> Required action: Using the data below, copy each line that includes the word "Ensemble".

Dataset entries:

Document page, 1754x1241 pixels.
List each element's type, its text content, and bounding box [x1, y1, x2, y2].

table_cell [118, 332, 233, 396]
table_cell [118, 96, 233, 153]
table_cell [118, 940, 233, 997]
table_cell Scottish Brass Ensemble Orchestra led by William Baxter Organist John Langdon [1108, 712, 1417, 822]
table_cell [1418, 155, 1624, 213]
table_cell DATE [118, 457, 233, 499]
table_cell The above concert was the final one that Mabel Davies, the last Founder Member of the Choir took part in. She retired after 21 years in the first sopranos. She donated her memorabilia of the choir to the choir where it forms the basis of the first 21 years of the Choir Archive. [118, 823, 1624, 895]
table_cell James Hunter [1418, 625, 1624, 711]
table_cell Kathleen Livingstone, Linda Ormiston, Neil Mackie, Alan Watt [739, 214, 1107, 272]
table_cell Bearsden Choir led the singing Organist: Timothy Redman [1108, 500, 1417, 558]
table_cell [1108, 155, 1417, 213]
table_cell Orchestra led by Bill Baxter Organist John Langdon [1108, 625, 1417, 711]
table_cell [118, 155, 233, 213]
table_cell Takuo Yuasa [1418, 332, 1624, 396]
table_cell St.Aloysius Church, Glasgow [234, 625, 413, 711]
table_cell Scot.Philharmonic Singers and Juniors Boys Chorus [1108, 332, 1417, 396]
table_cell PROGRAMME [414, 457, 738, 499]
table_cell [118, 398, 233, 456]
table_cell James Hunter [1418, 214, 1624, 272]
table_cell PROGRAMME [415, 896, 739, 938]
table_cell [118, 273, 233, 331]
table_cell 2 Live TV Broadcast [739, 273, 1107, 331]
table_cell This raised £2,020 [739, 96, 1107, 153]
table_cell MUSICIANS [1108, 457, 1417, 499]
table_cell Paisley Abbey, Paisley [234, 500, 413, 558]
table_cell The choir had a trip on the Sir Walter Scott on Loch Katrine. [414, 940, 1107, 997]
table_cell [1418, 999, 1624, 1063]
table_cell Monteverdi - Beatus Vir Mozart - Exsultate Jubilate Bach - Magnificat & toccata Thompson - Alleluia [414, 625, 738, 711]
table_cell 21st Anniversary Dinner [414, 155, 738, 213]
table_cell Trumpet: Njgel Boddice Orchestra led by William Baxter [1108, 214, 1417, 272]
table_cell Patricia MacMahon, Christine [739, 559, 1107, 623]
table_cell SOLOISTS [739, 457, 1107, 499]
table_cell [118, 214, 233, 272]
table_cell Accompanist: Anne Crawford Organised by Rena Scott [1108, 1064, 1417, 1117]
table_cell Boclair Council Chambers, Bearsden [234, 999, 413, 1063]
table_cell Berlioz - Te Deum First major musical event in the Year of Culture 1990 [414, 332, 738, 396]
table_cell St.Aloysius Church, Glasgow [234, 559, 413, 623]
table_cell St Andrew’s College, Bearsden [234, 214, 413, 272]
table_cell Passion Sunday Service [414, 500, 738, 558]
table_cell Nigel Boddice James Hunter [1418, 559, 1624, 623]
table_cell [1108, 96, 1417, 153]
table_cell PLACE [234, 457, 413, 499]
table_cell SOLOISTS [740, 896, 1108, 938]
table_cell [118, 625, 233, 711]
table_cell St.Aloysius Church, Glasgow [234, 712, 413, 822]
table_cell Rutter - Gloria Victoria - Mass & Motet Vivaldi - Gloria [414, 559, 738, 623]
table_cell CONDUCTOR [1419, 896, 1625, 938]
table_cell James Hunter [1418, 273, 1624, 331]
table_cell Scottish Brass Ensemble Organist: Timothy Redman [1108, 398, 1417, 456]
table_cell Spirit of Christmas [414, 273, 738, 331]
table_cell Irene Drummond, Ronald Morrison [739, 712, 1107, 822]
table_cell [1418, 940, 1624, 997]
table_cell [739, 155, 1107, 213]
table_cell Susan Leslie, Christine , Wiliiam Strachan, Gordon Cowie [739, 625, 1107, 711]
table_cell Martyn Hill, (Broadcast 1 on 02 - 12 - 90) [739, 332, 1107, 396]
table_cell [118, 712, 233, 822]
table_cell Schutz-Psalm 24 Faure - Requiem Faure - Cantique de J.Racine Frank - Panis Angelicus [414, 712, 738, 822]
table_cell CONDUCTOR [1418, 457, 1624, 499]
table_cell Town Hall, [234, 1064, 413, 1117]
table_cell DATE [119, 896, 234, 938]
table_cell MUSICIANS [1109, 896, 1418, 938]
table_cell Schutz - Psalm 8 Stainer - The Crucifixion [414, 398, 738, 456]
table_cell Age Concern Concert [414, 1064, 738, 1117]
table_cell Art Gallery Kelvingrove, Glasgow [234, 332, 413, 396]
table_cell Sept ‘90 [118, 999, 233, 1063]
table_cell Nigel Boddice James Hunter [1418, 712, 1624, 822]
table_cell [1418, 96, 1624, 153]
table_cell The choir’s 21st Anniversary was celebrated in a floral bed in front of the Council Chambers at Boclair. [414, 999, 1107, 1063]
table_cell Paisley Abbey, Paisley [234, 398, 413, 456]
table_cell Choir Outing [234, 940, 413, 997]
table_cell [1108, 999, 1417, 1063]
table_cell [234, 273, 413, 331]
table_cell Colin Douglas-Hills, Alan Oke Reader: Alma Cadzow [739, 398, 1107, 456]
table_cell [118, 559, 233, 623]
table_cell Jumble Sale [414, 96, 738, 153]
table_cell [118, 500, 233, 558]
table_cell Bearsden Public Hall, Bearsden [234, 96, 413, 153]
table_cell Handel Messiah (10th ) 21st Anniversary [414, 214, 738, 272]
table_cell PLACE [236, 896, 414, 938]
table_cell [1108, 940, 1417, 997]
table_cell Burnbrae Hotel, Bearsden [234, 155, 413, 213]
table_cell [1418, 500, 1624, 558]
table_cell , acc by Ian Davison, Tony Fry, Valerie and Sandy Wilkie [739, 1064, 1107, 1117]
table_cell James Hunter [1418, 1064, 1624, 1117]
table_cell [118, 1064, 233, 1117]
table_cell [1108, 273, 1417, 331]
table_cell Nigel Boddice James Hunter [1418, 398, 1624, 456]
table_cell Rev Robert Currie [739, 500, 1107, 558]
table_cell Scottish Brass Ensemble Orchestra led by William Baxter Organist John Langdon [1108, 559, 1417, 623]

> Final answer:
table_cell Scottish Brass Ensemble Orchestra led by William Baxter Organist John Langdon [1108, 712, 1417, 822]
table_cell Scottish Brass Ensemble Organist: Timothy Redman [1108, 398, 1417, 456]
table_cell Scottish Brass Ensemble Orchestra led by William Baxter Organist John Langdon [1108, 559, 1417, 623]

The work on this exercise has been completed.